--- EXTRACTED TEXT Enclosed Below ---
Aerospace

Drone identification service launched in Switzerland

04 December 2020
The SmartSkies DroneID allows public safety crews and the public to identify drones operating and provides the drone registration number and mission information. Source: ANRA

Drone safety is one of the main concerns among governments due to increased incursions involving the devices flying into restricted airspace worldwide.

Government regulations have been developed to prevent drones from flying into airports or over military bases or other sensitive areas, and drone countermeasures have been created to deter these devices from entering restricted airspace.

Yet, more technology is needed to identify drone operators to apprehend offenders. ANRA is working on such technology in a partnership with the Swiss Federal Office of Civil Aviation (FOCA) and Swiss U-Space Implementation (SUSI) to remotely identify drones in Switzerland.

ANRA’s SmartSkies DroneID allows levels of access to drone information based on user permissions. It allows public safety crews and the public to identify drones operating and provides the drone registration number and mission information. Additional details can be given upon request.

ANRA said the technology protects privacy while also ensuring the safety and compliance of drone operations. Additionally, the SmartSkies technology helps prevent collisions between aircraft operating within the same airspace and will work anywhere in Switzerland.

The DroneID technology is being deployed as part of Switzerland’s nationwide cloud-based network remote identification (NET-RID) service implemented by SUSI.
--- End of Enclosed EXTRACTED TEXT ---
--- DATA EXCERPTS Enclosed Below ---
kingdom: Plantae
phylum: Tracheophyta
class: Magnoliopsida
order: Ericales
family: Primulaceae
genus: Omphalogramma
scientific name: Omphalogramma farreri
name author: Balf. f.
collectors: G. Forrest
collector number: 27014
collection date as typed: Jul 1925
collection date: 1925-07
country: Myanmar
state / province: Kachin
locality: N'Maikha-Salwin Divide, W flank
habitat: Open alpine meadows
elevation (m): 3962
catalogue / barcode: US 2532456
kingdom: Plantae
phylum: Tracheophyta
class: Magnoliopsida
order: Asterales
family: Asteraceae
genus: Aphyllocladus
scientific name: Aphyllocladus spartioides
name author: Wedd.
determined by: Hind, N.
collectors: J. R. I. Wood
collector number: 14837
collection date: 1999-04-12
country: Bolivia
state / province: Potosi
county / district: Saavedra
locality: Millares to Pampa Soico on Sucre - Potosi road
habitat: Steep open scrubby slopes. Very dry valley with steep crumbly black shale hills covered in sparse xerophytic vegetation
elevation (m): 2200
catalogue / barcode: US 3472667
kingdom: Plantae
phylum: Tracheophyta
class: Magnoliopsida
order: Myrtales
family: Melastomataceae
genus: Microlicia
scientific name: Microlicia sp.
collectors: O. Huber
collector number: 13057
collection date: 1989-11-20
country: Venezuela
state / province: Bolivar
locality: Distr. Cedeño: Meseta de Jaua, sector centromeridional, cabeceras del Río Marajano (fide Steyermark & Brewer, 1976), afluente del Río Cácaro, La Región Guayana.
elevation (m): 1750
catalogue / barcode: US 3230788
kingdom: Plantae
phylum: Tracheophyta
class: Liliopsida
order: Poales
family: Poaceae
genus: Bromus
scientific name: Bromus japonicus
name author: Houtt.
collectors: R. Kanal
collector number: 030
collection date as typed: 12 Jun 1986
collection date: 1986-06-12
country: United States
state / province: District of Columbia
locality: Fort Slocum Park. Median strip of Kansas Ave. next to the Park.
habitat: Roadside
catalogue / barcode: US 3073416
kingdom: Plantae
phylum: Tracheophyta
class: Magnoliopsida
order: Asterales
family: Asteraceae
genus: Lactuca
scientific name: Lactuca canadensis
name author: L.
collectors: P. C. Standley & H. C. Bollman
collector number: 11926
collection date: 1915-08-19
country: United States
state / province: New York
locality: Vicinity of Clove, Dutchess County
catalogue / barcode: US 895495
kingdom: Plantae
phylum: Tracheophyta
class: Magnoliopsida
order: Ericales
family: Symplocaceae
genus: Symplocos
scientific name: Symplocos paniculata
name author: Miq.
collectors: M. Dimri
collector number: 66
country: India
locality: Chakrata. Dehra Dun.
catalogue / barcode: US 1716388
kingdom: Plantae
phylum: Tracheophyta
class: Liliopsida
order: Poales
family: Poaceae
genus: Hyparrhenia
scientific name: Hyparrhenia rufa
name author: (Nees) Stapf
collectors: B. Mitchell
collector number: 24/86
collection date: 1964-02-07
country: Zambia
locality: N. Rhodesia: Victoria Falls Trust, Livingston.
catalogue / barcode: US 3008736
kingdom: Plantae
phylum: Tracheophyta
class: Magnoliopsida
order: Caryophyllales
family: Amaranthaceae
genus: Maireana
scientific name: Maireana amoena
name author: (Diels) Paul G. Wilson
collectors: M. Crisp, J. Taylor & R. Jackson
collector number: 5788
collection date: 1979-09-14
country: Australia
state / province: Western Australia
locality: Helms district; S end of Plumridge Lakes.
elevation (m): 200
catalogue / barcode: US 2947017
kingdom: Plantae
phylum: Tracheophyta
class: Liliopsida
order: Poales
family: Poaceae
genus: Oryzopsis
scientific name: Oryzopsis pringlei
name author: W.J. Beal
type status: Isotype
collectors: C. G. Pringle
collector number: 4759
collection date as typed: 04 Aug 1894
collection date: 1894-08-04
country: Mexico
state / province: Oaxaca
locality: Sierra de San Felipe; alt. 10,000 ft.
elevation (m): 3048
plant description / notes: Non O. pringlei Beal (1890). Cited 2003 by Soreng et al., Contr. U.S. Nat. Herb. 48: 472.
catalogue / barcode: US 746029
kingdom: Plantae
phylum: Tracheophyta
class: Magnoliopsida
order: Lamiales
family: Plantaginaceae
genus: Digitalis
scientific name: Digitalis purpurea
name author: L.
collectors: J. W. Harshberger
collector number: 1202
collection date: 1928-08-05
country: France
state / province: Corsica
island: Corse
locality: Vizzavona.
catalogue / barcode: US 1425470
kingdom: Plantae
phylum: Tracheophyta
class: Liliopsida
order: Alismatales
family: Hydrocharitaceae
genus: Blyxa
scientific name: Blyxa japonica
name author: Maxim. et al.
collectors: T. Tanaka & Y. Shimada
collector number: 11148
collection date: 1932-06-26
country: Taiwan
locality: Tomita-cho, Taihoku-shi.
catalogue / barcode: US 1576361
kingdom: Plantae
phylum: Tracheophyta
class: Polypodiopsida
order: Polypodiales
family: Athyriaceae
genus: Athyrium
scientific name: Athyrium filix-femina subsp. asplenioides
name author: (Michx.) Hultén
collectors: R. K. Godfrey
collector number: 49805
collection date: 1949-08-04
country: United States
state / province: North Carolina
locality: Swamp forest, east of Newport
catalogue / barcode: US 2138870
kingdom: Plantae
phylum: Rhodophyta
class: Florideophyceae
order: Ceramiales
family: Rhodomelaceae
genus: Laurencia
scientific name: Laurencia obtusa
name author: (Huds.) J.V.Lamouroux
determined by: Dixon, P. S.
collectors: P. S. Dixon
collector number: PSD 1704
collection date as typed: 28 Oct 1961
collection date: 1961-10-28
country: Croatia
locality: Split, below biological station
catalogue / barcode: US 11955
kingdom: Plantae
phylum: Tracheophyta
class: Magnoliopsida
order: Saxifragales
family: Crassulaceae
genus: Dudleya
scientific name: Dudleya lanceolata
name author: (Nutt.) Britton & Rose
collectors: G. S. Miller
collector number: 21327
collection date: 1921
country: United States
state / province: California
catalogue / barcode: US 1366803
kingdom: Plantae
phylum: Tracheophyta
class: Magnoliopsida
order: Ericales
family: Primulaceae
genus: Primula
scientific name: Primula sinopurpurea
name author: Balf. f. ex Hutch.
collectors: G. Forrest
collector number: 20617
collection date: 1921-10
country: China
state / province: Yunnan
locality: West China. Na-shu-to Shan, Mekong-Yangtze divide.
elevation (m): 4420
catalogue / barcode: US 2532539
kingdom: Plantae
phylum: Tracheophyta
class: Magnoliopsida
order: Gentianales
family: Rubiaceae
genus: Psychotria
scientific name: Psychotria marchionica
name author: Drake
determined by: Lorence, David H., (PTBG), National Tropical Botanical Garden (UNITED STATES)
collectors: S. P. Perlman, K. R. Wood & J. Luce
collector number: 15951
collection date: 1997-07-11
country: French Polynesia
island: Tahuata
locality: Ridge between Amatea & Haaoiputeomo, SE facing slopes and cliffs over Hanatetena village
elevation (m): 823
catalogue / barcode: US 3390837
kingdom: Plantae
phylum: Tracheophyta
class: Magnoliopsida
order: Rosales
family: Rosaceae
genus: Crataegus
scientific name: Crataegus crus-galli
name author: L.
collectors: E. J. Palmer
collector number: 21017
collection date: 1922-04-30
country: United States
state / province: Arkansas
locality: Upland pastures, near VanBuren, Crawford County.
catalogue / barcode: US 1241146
--- End of Enclosed DATA EXCERPTS ---
WHAT TO PRODUCE
Go on with the article on the Swiss drone identification service from its last sentence. The records were taken from a different source than the text.

RESPONSE AREA
Remote ID has become a popular issue after repeated flights of drones caused issues globally, In 2018, a significant drone misadventure grounded flights at Gatwick airport in the U.K., affecting the travel plans of about 110,000 passengers. In January 2019, drone sightings near New Jersey’s Newark Liberty International Airport disrupted flights both in and out of the airport. With other incidents continuing to crop up and airports taking aggressive actions against drones flying in their airspace, remote ID is being seen as a critical technology to prevent further interruptions or potential damage done.

In addition to working on remote ID, ANRA earlier this year joined a U.K. project to test beyond the visual line of sight (BVLOS) technology to provide temporary danger areas (TDA) in the country to separate airspace between BVLOS operations and other airspace users. The more TDAs that are created, the more safety risks are increased because of the multiple aircraft and areas allowing these operations. The project is aimed at providing an operating environment without the need for a TDA.